There are three types of cacao beans that we use in chocolate, and they are:
Criollo is the most expensive cacao bean out of the three. It is native to South and Central America. Because of its low vulnerability to disease and its low efficiency, it is also the rarest cacao bean and it makes-up only 10% of the world's production of cacao beans.
Forastero is the most common type of cacao bean. It is disease-resistant, unlike the Criollo Bean, which is why it makes up most of the cacao beans cultivated. This bean is native to Africa and South America, which were once connected in the super-continent Pangaea.
Trinitario is a cross mixture of the Criollo and Forastero cacao bean. Although it resembles the Criollo bean physically, it tastes like the Forastero bean. It is common in most chocolate, and is native to Trinidad.
Health Benefits of Cacao
Cacao benas contain no sugar and between 12 and 50% fat depending on variety and growth conditions. There is no evidence to implicate cacao bean consumption with obesity.
Cacao is remarkably rich in sulfur and magnesium.
In fact, cacao seems to be the #1 source of magnesium of any food. This is likely the primary reason women crave chocolate during the menstrual period. Magnesium balances brain chemistry, builds strong bones, and is associated with more happiness. magnesium is the most deficient major mineral on the Standard American Diet (SAD)- over 80% of Americans are chronically deficient in Magnesium!
Cacao is high in the beauty mineral sulfur. Sulfur builds strong nails, hair, shiny skin, detoxifies the liver, and supports healthy pancreas functioning. Anecdotal reports indicate that cacao detoxifies mercury because it is so high in sulfur.
Cacao contains subtle amounts of natural caffeine and theobromine. However, experiments have shown that these stimulants are far different consumed raw than cooked.

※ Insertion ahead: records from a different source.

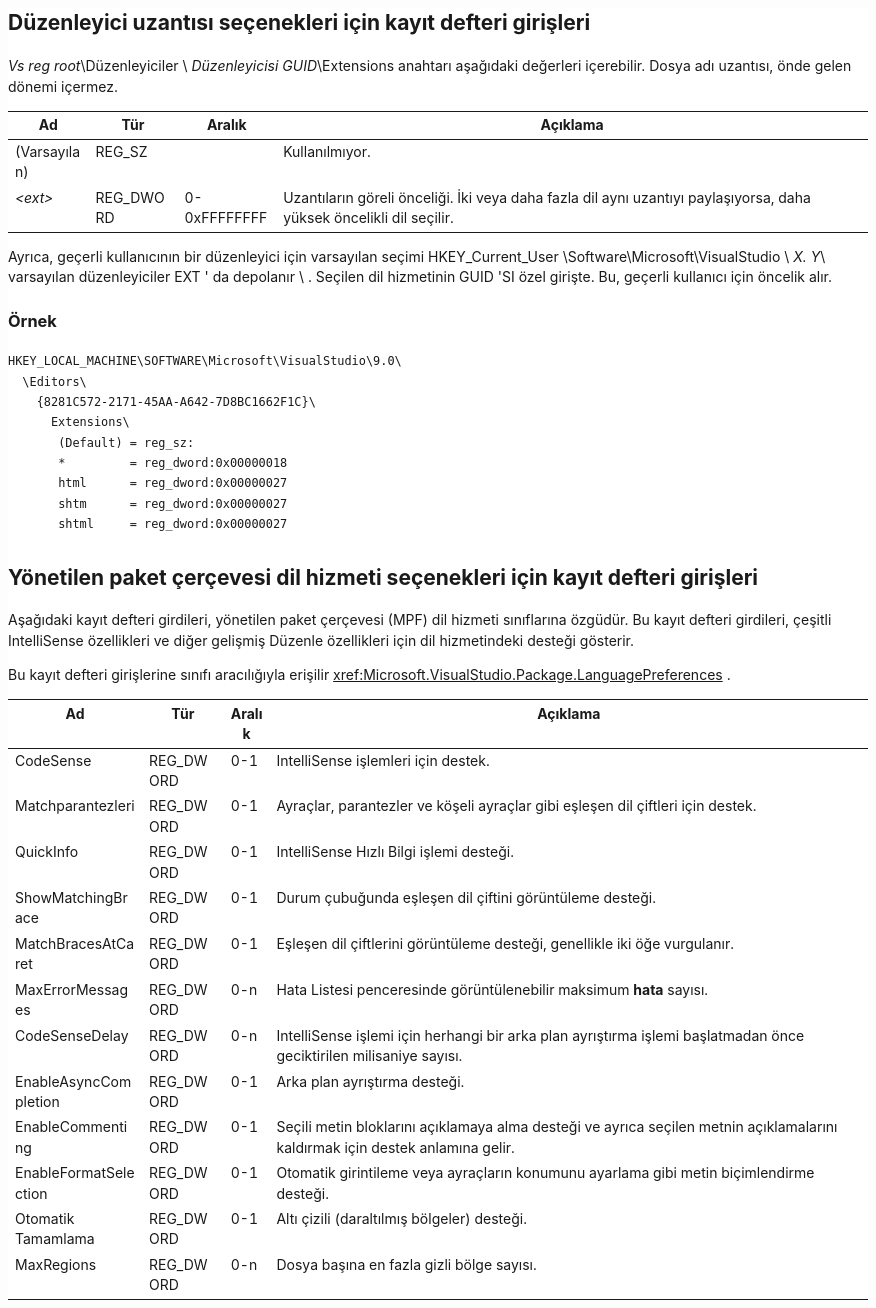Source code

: ## <a name="registry-entries-for-editor-extension-options"></a>Düzenleyici uzantısı seçenekleri için kayıt defteri girişleri
 *Vs reg root*\Düzenleyiciler \\ *Düzenleyicisi GUID*\Extensions anahtarı aşağıdaki değerleri içerebilir. Dosya adı uzantısı, önde gelen dönemi içermez.

|Ad|Tür|Aralık|Açıklama|
|----------|----------|-----------|-----------------|
|(Varsayılan)|REG_SZ||Kullanılmıyor.|
|*\<ext>*|REG_DWORD|0-0xFFFFFFFF|Uzantıların göreli önceliği. İki veya daha fazla dil aynı uzantıyı paylaşıyorsa, daha yüksek öncelikli dil seçilir.|

 Ayrıca, geçerli kullanıcının bir düzenleyici için varsayılan seçimi HKEY_Current_User \Software\Microsoft\VisualStudio \\ *X. Y*\ varsayılan düzenleyiciler EXT ' da depolanır \\ . Seçilen dil hizmetinin GUID 'SI özel girişte. Bu, geçerli kullanıcı için öncelik alır.

### <a name="example"></a>Örnek

```
HKEY_LOCAL_MACHINE\SOFTWARE\Microsoft\VisualStudio\9.0\
  \Editors\
    {8281C572-2171-45AA-A642-7D8BC1662F1C}\
      Extensions\
       (Default) = reg_sz:
       *         = reg_dword:0x00000018
       html      = reg_dword:0x00000027
       shtm      = reg_dword:0x00000027
       shtml     = reg_dword:0x00000027
```

## <a name="registry-entries-for-managed-package-framework-language-service-options"></a>Yönetilen paket çerçevesi dil hizmeti seçenekleri için kayıt defteri girişleri
 Aşağıdaki kayıt defteri girdileri, yönetilen paket çerçevesi (MPF) dil hizmeti sınıflarına özgüdür. Bu kayıt defteri girdileri, çeşitli IntelliSense özellikleri ve diğer gelişmiş Düzenle özellikleri için dil hizmetindeki desteği gösterir.

 Bu kayıt defteri girişlerine sınıfı aracılığıyla erişilir <xref:Microsoft.VisualStudio.Package.LanguagePreferences> .

|Ad|Tür|Aralık|Açıklama|
|----------|----------|-----------|-----------------|
|CodeSense|REG_DWORD|0-1|IntelliSense işlemleri için destek.|
|Matchparantezleri|REG_DWORD|0-1|Ayraçlar, parantezler ve köşeli ayraçlar gibi eşleşen dil çiftleri için destek.|
|QuickInfo|REG_DWORD|0-1|IntelliSense Hızlı Bilgi işlemi desteği.|
|ShowMatchingBrace|REG_DWORD|0-1|Durum çubuğunda eşleşen dil çiftini görüntüleme desteği.|
|MatchBracesAtCaret|REG_DWORD|0-1|Eşleşen dil çiftlerini görüntüleme desteği, genellikle iki öğe vurgulanır.|
|MaxErrorMessages|REG_DWORD|0-n|Hata Listesi penceresinde görüntülenebilir maksimum **hata** sayısı.|
|CodeSenseDelay|REG_DWORD|0-n|IntelliSense işlemi için herhangi bir arka plan ayrıştırma işlemi başlatmadan önce geciktirilen milisaniye sayısı.|
|EnableAsyncCompletion|REG_DWORD|0-1|Arka plan ayrıştırma desteği.|
|EnableCommenting|REG_DWORD|0-1|Seçili metin bloklarını açıklamaya alma desteği ve ayrıca seçilen metnin açıklamalarını kaldırmak için destek anlamına gelir.|
|EnableFormatSelection|REG_DWORD|0-1|Otomatik girintileme veya ayraçların konumunu ayarlama gibi metin biçimlendirme desteği.|
|Otomatik Tamamlama|REG_DWORD|0-1|Altı çizili (daraltılmış bölgeler) desteği.|
|MaxRegions|REG_DWORD|0-n|Dosya başına en fazla gizli bölge sayısı.|
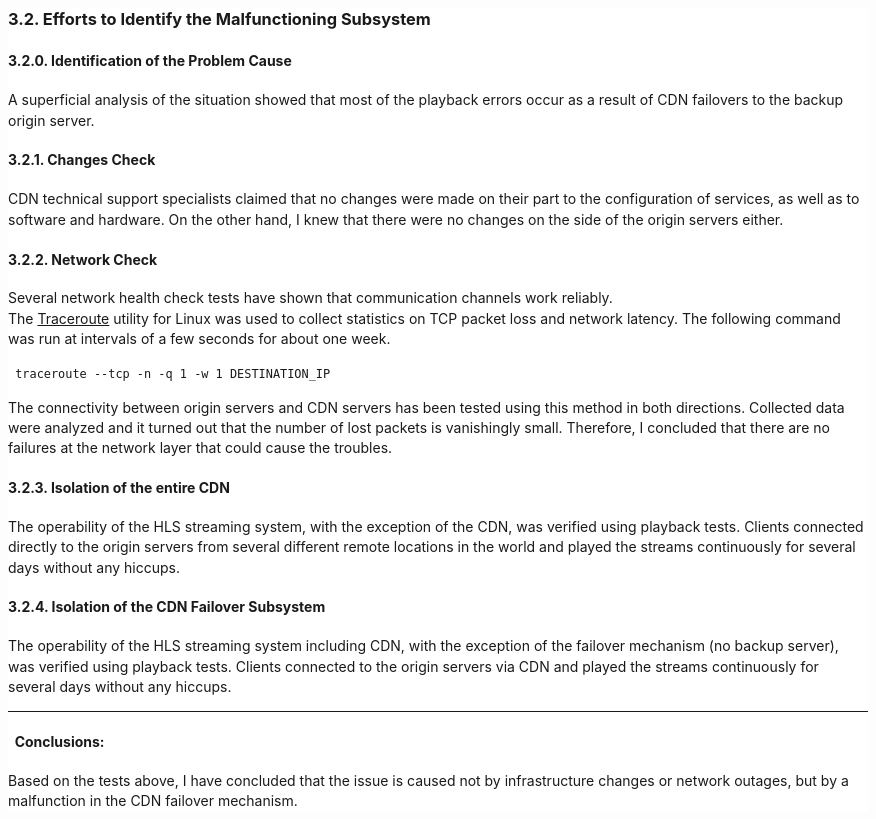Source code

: ### 3.2. Efforts to Identify the Malfunctioning Subsystem  

#### 3.2.0. Identification of the Problem Cause  

A superficial analysis of the situation showed that
most of the playback errors occur as a result of CDN failovers to the backup origin server.  


#### 3.2.1. Changes Check  

CDN technical support specialists claimed that
no changes were made on their part to the configuration of services, as well as to software and hardware. 
On the other hand, I knew that there were no changes on the side of the origin servers either.  


#### 3.2.2. Network Check  

Several network health check tests have shown that communication channels work reliably.  
The [Traceroute](https://traceroute.sourceforge.net/) utility for Linux was used
to collect statistics on TCP packet loss and network latency.
The following command was run at intervals of a few seconds for about one week.  

```shell
 traceroute --tcp -n -q 1 -w 1 DESTINATION_IP
```

The connectivity between origin servers and CDN servers has been tested using this method in both directions.
Collected data were analyzed and it turned out that the number of lost packets is vanishingly small.
Therefore, I concluded that there are no failures at the network layer that could cause the troubles.  


#### 3.2.3. Isolation of the entire CDN  

The operability of the HLS streaming system, with the exception of the CDN, was verified using playback tests.
Clients connected directly to the origin servers from several different remote locations in the world
and played the streams continuously for several days without any hiccups.  


#### 3.2.4. Isolation of the CDN Failover Subsystem  

The operability of the HLS streaming system including CDN,
with the exception of the failover mechanism (no backup server), was verified using playback tests.
Clients connected to the origin servers via CDN
and played the streams continuously for several days without any hiccups.  

---


#### &nbsp; Conclusions:  

Based on the tests above,
I have concluded that the issue is caused not by infrastructure changes or network outages,
but by a malfunction in the CDN failover mechanism.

Cacao seems to diminish appetite, probably due to its monoamine oxidase enzyme inhibitors (MAO inhibitors). These are different from digestive enzyme inhibitors found in most nuts and seeds. According to Dr. Gabriel Cousens, MAO inhibitors facilitate youthening and rejuvenation.
Phenylethylamine (PEA) is found in chocolate. PEA is an adrenal-relateed chemical that is also created within the brain and released when we are in love. This is one of the reasons why love and chocolate have a deep correlation. PEA alsos plays a role in increasing focus and alertness.
A neurotransmitter called anandamide has been isolated in cacao. Anandamide is also produced naturally in the brain. Anandamide is known as the 'Bliss Chemical' becuase it is released while we are feeling great. Cacao contains enzyme inhibitors that decrease our bodies' ability to breakdown anandamide. This meands that the natural and/ or cacao anandamide may stick around longer, making us feel good longer when we eat cacao.
A recent study showed that only 1 out of 500 people who thought they were allergic to chocolate actually tested positive. Allergies to chocolate are quite rare. It is typically that the person is in fact allergic to milk and dairy products.